Caio Collet revelou, antes de sua estreia nas 500 Milhas de Indianápolis, em Indianápolis, que buscou conselhos com Hélio Castroneves e Tony Kanaan para encarar a prova porque ambos conhecem como poucos a complexidade do oval. O brasileiro da A.J. Foyt destacou que a principal orientação recebida foi respeitar a pista, ter paciência ao longo do mês e evitar riscos desnecessários.
Collet buscou referência em dois vencedores da prova
A escolha dos conselheiros não foi por acaso. Castroneves venceu a Indy 500 quatro vezes, enquanto Kanaan triunfou em 2013 e segue como uma das vozes mais respeitadas do paddock em Indianápolis.

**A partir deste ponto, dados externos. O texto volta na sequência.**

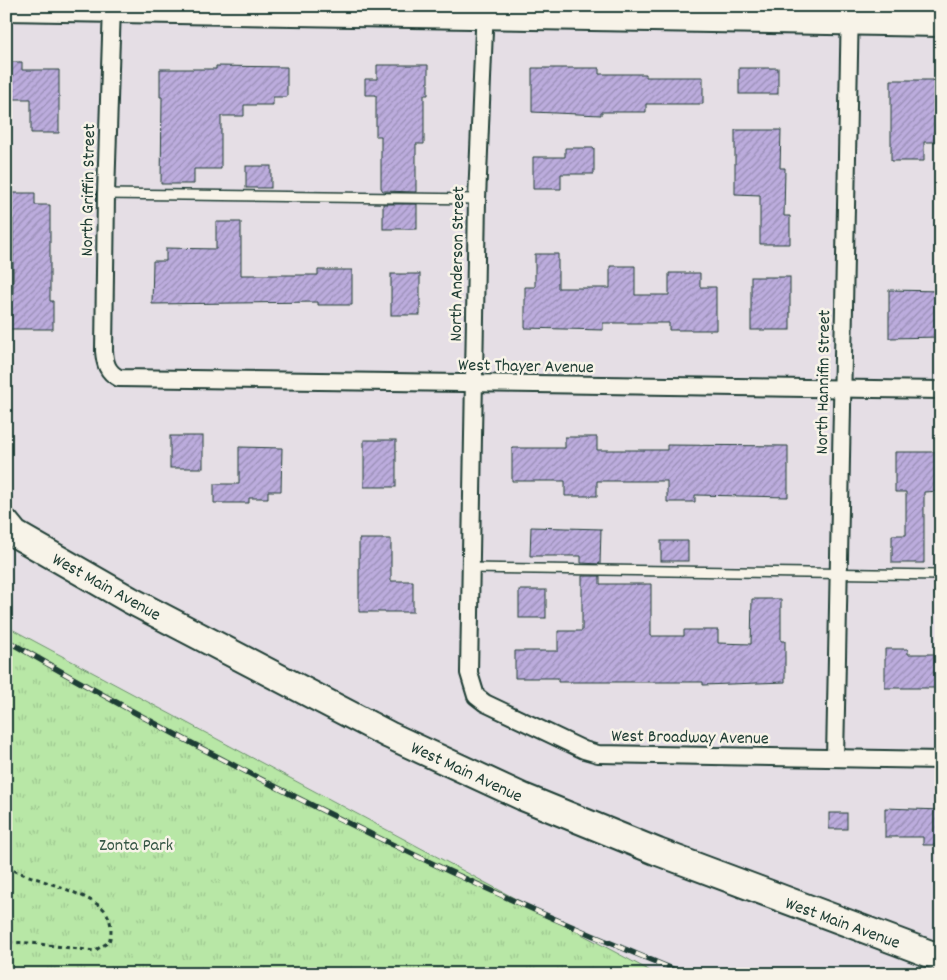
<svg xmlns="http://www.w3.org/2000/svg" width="947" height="980" viewBox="0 0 947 980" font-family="Dekko,sans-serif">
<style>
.grass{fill:url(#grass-tufts);stroke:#6c926d}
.building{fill:url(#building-hatch);stroke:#1f3d34}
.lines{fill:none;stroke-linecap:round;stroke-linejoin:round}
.lane-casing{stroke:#1f3d34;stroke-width:12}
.street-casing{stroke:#1f3d34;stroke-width:20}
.secondary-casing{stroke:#1f3d34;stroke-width:28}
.primary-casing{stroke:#1f3d34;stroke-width:30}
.path{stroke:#1f3d34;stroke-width:3;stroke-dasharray:4 4;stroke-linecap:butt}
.lane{stroke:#f7f3e8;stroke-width:9}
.street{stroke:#f7f3e8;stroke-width:16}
.secondary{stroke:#f7f3e8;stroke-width:24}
.primary{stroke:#f7f3e8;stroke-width:26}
.rail-casing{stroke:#1f3d34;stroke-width:5.5}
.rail{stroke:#f7f3e8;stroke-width:4;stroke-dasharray:11;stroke-linecap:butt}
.labels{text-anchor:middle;stroke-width:5;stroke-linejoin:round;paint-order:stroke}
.street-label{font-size:18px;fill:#1f3d34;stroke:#f7f3e8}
.park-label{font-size:18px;fill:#365645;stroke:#f7f3e8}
</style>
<defs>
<pattern id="grass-tufts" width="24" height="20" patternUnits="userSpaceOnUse" patternTransform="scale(1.25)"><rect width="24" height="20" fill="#b8e7a6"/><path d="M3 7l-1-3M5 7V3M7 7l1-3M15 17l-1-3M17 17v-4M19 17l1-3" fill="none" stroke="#9ec790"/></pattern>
<pattern id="building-hatch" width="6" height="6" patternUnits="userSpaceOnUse" patternTransform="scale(1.25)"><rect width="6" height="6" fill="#bcacdd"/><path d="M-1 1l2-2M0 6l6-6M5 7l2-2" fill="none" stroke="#988db4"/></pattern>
</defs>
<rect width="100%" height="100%" fill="#e5dee5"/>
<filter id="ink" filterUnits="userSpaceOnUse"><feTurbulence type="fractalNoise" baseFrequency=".02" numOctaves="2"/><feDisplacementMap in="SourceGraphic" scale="10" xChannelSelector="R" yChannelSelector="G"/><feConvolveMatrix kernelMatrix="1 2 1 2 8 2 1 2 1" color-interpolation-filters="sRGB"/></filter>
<g filter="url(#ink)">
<polygon class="grass" points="6,626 656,974 6,974"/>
<g class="building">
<polygon points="6,62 22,62 22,70 59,70 59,133 31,133 31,99 6,99"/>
<polygon points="377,65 428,65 428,95 424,95 424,144 416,144 416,192 383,191 381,188 381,136 376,136 376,95 365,95 365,79 377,79"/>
<polygon points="216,66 287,67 287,97 273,97 273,105 244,105 244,116 221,116 221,169 194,169 194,184 161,184 162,97 160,97 160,69 216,69"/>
<polygon points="532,68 599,68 599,74 646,74 646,77 703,77 703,104 646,104 646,112 601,112 601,115 532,112"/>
<rect x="739" y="68" width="39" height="26"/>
<polygon points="891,80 941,80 941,142 924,142 924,161 891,161"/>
<polygon points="735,130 781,130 780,168 785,168 784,216 790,216 790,244 760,244 760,195 735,194"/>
<polygon points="565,148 594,148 594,174 561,174 561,189 533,189 533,157 565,157"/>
<rect x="246" y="166" width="25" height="22"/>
<polygon points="7,193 35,193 35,205 50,205 50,301 53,301 53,329 8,329 8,301 13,301 13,219 7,219"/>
<rect x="383" y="204" width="34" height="25"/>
<polygon points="216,222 241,222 241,275 318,275 318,270 352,270 352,305 318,305 318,302 152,304 153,261 166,261 166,248 216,249"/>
<polygon points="535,254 558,254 558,288 610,288 610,266 635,266 635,295 669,295 669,273 700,273 700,287 716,287 716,330 669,330 669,323 603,323 603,330 525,328 525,287 535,287"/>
<rect x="391" y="274" width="29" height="41"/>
<rect x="751" y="277" width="39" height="53"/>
<polygon points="889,290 941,291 941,337 889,338"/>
<rect x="170" y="436" width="33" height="32"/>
<polygon points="565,437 597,437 597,450 667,450 667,445 788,446 788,497 695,495 695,502 667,502 667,481 597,481 597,496 565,496 565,481 512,481 512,448 565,448"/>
<rect x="364" y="440" width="32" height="47"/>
<polygon points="239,447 282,448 281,491 268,491 268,498 249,498 249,503 214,503 214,484 239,484"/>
<polygon points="895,452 941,452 941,491 924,492 924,563 892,563 892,535 906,535 906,492 895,492"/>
<polygon points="531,527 601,529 600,564 581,563 581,556 530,556"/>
<polygon points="359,539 391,539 391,581 413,581 413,612 359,612"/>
<rect x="661" y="541" width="27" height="20"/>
<polygon points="582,576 600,576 600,584 651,584 651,636 684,636 684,630 718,630 718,643 751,644 752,599 781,599 781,641 785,641 785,682 703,685 703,682 558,682 558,678 515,678 515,651 558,651 558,631 582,631"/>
<rect x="519" y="590" width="27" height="28"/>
<polygon points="885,649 908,649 908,654 941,654 941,688 885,688"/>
<polygon points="885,808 941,810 941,845 923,845 923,837 885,837"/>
<rect x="829" y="813" width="18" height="16"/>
</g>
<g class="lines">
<defs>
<g id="lane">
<polyline points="106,194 477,199"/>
<polyline points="471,568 941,575"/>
</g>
<g id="street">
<path d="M112,6L106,194L104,351C105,363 107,372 119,378L941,390"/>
<polyline points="485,6 477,199 469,673 476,696 485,703 584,750 598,754 941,760"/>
<polyline points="835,758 850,6"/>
</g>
<polyline id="secondary" points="6,8 941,24"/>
<polyline id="primary" points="6,523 15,534 130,600 389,735 523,797 658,852 941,958"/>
</defs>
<use href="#lane" class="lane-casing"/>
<use href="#street" class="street-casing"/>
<use href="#secondary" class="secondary-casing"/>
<use href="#primary" class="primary-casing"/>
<path class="path" d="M6,868C27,876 96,896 106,912C112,922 112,932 109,942L94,951L31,943L6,942"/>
<use href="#lane" class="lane"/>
<use href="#street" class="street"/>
<use href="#secondary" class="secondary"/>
<use href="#primary" class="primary"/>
<defs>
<path id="rail" d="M6,640C225,767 451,879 685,974"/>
</defs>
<use href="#rail" class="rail-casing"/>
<use href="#rail" class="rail"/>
</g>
</g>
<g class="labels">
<g class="street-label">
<text transform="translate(87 190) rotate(-89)" y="6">North Griffin Street</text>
<text transform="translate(456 264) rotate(-89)" y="6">North Anderson Street</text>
<text transform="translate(526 365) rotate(1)" y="6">West Thayer Avenue</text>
<text transform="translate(822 382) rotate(-89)" y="6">North Hannifin Street</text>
<text transform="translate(107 586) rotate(29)" y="6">West Main Avenue</text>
<text transform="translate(690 736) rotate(1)" y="6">West Broadway Avenue</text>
<text transform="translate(467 771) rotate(25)" y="6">West Main Avenue</text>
<text transform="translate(843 922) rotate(20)" y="6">West Main Avenue</text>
</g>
<g class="park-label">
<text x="136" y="850">Zonta Park</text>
</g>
</g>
<rect width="947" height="980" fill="none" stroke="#f7f3e8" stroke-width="25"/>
<rect x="12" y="12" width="922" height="955" fill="none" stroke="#1f3d34" stroke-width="2" filter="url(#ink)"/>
</svg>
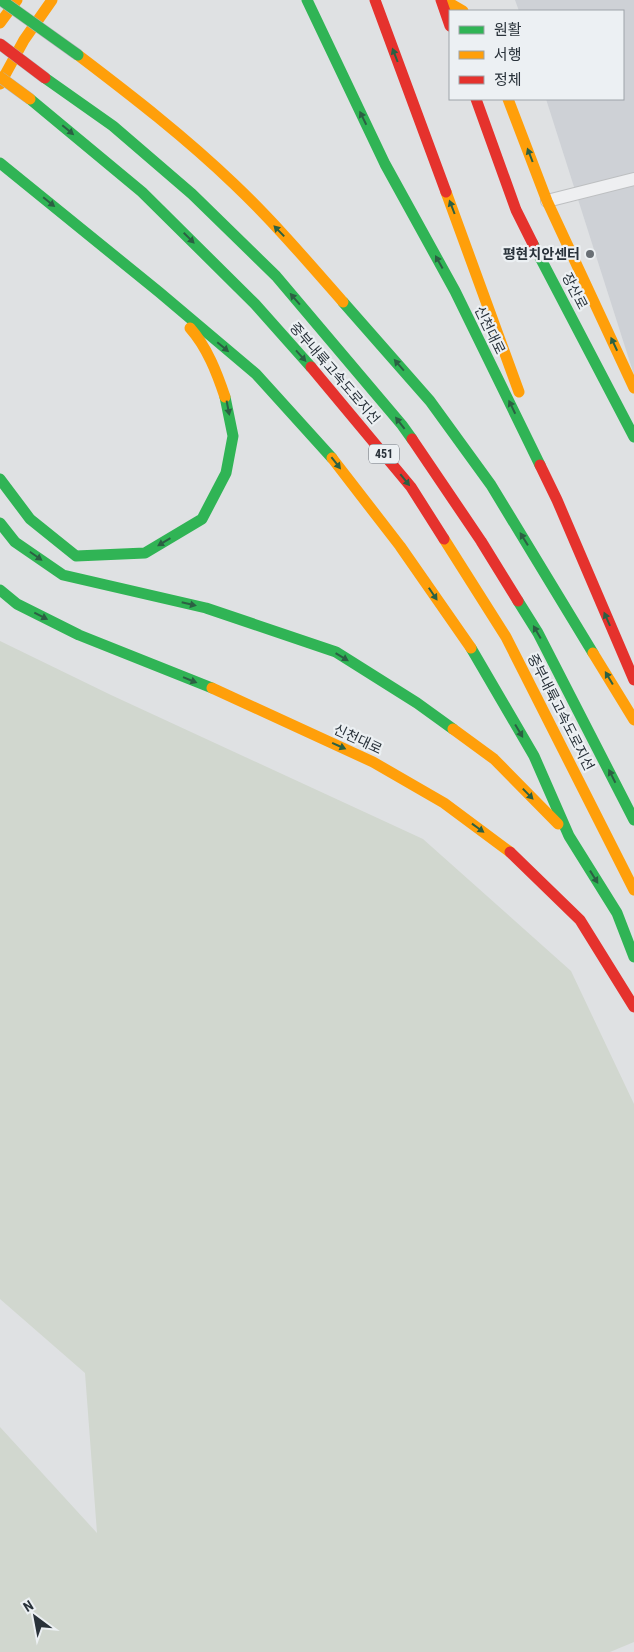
<svg xmlns="http://www.w3.org/2000/svg" width="634" height="1652" viewBox="0 0 634 1652" font-family="'Roboto Condensed','Noto Sans KR',sans-serif">
<rect width="100%" height="100%" fill="#dfe1e3"/>
<polygon fill="#ced1d6" points="515,0 634,0 634,375 546,99 623,99 623,11 519,11"/>
<polygon fill="#d1d7cf" points="0,641 111,695 423,839 571,971 634,1104 634,1642 610,1652 0,1652 0,1427 97,1533 85,1373 0,1299"/>
<g fill="none" stroke-linecap="round" stroke-linejoin="round">
<defs>
<polyline id="street" points="547,201 634,179"/>
</defs>
<use href="#street" stroke="#bdbfc1" stroke-width="14"/>
<use href="#street" stroke="#eeeff1" stroke-width="12"/>
<g stroke="#30b455" stroke-width="11">
<polyline points="307,0 385,164 455,291 540,465"/>
<polyline points="45,78 113,126 192,194 276,276 402,425 412,439"/>
<polyline points="30,99 142,192 255,304 311,367"/>
<polyline points="0,163 159,292 256,374 332,458"/>
<polyline points="533,244 634,437"/>
<polyline points="343,302 430,401 491,485 593,653"/>
<polyline points="0,479 30,519 76,556 145,553 202,519 226,473 233,436 225,397"/>
<polyline points="0,523 15,542 63,575 206,608 336,652 417,703 453,729"/>
<polyline points="0,590 17,604 79,635 212,688"/>
<polyline points="518,601 538,633 634,820"/>
<polyline points="471,648 534,756 569,836 617,913 634,957"/>
</g>
<g stroke="#ff9f0a" stroke-width="11">
<polyline points="444,0 463,11"/>
<polyline points="0,23 17,0"/>
<path d="M78,55c54,41 107,82 156,129 39,37 74,78 109,118"/>
<polyline points="0,84 24,40 52,0"/>
<polyline points="508,99 547,201 634,388"/>
<polyline points="446,192 519,392"/>
<path d="M190,328c17,19 27,45 35,69"/>
<polyline points="332,458 400,546 471,648"/>
<polyline points="444,539 506,637 634,890"/>
<polyline points="593,653 634,720"/>
<polyline points="212,688 373,762 444,803 510,852"/>
<polyline points="453,729 494,759 558,824"/>
</g>
<g stroke="#e5322d" stroke-width="11">
<polyline points="375,0 446,192"/>
<polyline points="441,0 450,26"/>
<polyline points="476,99 516,210 533,244"/>
<polyline points="311,367 411,487 444,539"/>
<polyline points="412,439 481,541 518,601"/>
<polyline points="540,465 557,500 634,680"/>
<polyline points="510,852 580,920 634,1007"/>
</g>
<defs>
<polyline id="fast-bridge" points="1,0 78,55"/>
<polyline id="slow-bridge" points="0,77 30,99"/>
<polyline id="jam-bridge" points="0,44 45,78"/>
</defs>
<use href="#fast-bridge" stroke="#b2b5b8" stroke-width="12" stroke-linecap="butt"/>
<use href="#slow-bridge" stroke="#b2b5b8" stroke-width="12" stroke-linecap="butt"/>
<use href="#jam-bridge" stroke="#b2b5b8" stroke-width="12" stroke-linecap="butt"/>
<use href="#fast-bridge" stroke="#30b455" stroke-width="11"/>
<use href="#slow-bridge" stroke="#ff9f0a" stroke-width="11"/>
<use href="#jam-bridge" stroke="#e5322d" stroke-width="11"/>
</g>
<defs><path id="oneway-solid" d="M-6-.8H1V-3.2L6.5 0L1 3.2V.8H-6Z" transform="scale(1.25)"/></defs>
<g fill="#2b6043">
<use href="#oneway-solid" transform="translate(395 55) rotate(-111)"/>
<use href="#oneway-solid" transform="translate(363 118) rotate(-116)"/>
<use href="#oneway-solid" transform="translate(68 130) rotate(40)"/>
<use href="#oneway-solid" transform="translate(530 155) rotate(-111)"/>
<use href="#oneway-solid" transform="translate(49 202) rotate(39)"/>
<use href="#oneway-solid" transform="translate(452 207) rotate(-111)"/>
<use href="#oneway-solid" transform="translate(279 231) rotate(-134)"/>
<use href="#oneway-solid" transform="translate(189 238) rotate(45)"/>
<use href="#oneway-solid" transform="translate(439 262) rotate(-119)"/>
<use href="#oneway-solid" transform="translate(295 299) rotate(-131)"/>
<use href="#oneway-solid" transform="translate(614 344) rotate(-115)"/>
<use href="#oneway-solid" transform="translate(223 347) rotate(40)"/>
<use href="#oneway-solid" transform="translate(301 356) rotate(48)"/>
<use href="#oneway-solid" transform="translate(399 365) rotate(-131)"/>
<use href="#oneway-solid" transform="translate(512 407) rotate(-116)"/>
<use href="#oneway-solid" transform="translate(228 408) rotate(79)"/>
<use href="#oneway-solid" transform="translate(400 423) rotate(-128)"/>
<use href="#oneway-solid" transform="translate(336 463) rotate(52)"/>
<use href="#oneway-solid" transform="translate(405 480) rotate(51)"/>
<use href="#oneway-solid" transform="translate(524 539) rotate(-122)"/>
<use href="#oneway-solid" transform="translate(164 542) rotate(149)"/>
<use href="#oneway-solid" transform="translate(36 556) rotate(35)"/>
<use href="#oneway-solid" transform="translate(433 594) rotate(56)"/>
<use href="#oneway-solid" transform="translate(189 604) rotate(13)"/>
<use href="#oneway-solid" transform="translate(41 616) rotate(27)"/>
<use href="#oneway-solid" transform="translate(607 619) rotate(-114)"/>
<use href="#oneway-solid" transform="translate(537 632) rotate(-120)"/>
<use href="#oneway-solid" transform="translate(342 657) rotate(31)"/>
<use href="#oneway-solid" transform="translate(609 678) rotate(-121)"/>
<use href="#oneway-solid" transform="translate(190 680) rotate(22)"/>
<use href="#oneway-solid" transform="translate(519 731) rotate(59)"/>
<use href="#oneway-solid" transform="translate(339 746) rotate(24)"/>
<use href="#oneway-solid" transform="translate(612 776) rotate(-117)"/>
<use href="#oneway-solid" transform="translate(528 794) rotate(46)"/>
<use href="#oneway-solid" transform="translate(478 828) rotate(36)"/>
<use href="#oneway-solid" transform="translate(594 877) rotate(58)"/>
</g>
<circle fill="#696f75" stroke="#ecf0f3" stroke-width="2" cx="590" cy="254" r="5"/>
<g text-anchor="middle" stroke-width="4.5" stroke-linejoin="round" paint-order="stroke">
<rect fill="#ecf0f3" stroke="#646b72" stroke-width="1" x="369" y="444.5" width="30" height="19" rx="4"/>
<g font-size="12" font-weight="bold" fill="#29323a">
<text x="384" y="458">451</text>
</g>
<g font-size="14" font-weight="bold" fill="#29323a" stroke="#ecf0f3" text-anchor="end">
<text x="580" y="259">평현치안센터</text>
</g>
<g font-size="14" fill="#29323a" stroke="#ecf0f3">
<text transform="translate(575 291) rotate(63)" y="5">장산로</text>
<text transform="translate(490 330) rotate(64)" y="5">신천대로</text>
<text transform="translate(335 373) rotate(49)" y="5">중부내륙고속도로지선</text>
<text transform="translate(561 712) rotate(63)" y="5">중부내륙고속도로지선</text>
<text transform="translate(358 739) rotate(25)" y="5">신천대로</text>
</g>
</g>
<rect x="449" y="10" width="175" height="90" fill="#ecf0f3" stroke="#9ea4a9"/>
<rect x="459" y="26" width="25" height="8" fill="#30b455" stroke="#9ea4a9"/>
<text x="494" y="35" font-size="15" fill="#29323a">원활</text>
<rect x="459" y="51" width="25" height="8" fill="#ff9f0a" stroke="#9ea4a9"/>
<text x="494" y="60" font-size="15" fill="#29323a">서행</text>
<rect x="459" y="76" width="25" height="8" fill="#e5322d" stroke="#9ea4a9"/>
<text x="494" y="85" font-size="15" fill="#29323a">정체</text>
<g transform="translate(35 1617) rotate(328)" stroke="#ecf0f3" stroke-width="4" paint-order="stroke">
<path d="M0-4L9 19L0 12L-9 19Z" fill="#29323a"/>
<text y="-8" font-size="14" font-weight="bold" text-anchor="middle" fill="#29323a">N</text>
</g>
</svg>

“Falei com os dois, eles sempre dizem para respeitar a pista, para sempre que sentir alguma coisa que está um pouco errada, voltar para os boxes. Que o mês é longo e tem bastante tempo, e acho que a gente fez muito bem isso com a equipe. Então, seguir as dicas deles ali e, agora na corrida, vamos para cima”, disse Collet.
A fala mostra uma leitura madura para um novato em um dos ambientes mais exigentes do automobilismo mundial.
Brasileiro chega respaldado pelo desempenho nos treinos
Mesmo sem experiência prévia na prova, Collet mostrou velocidade desde os testes abertos e chegou a ser o mais rápido em uma das atividades.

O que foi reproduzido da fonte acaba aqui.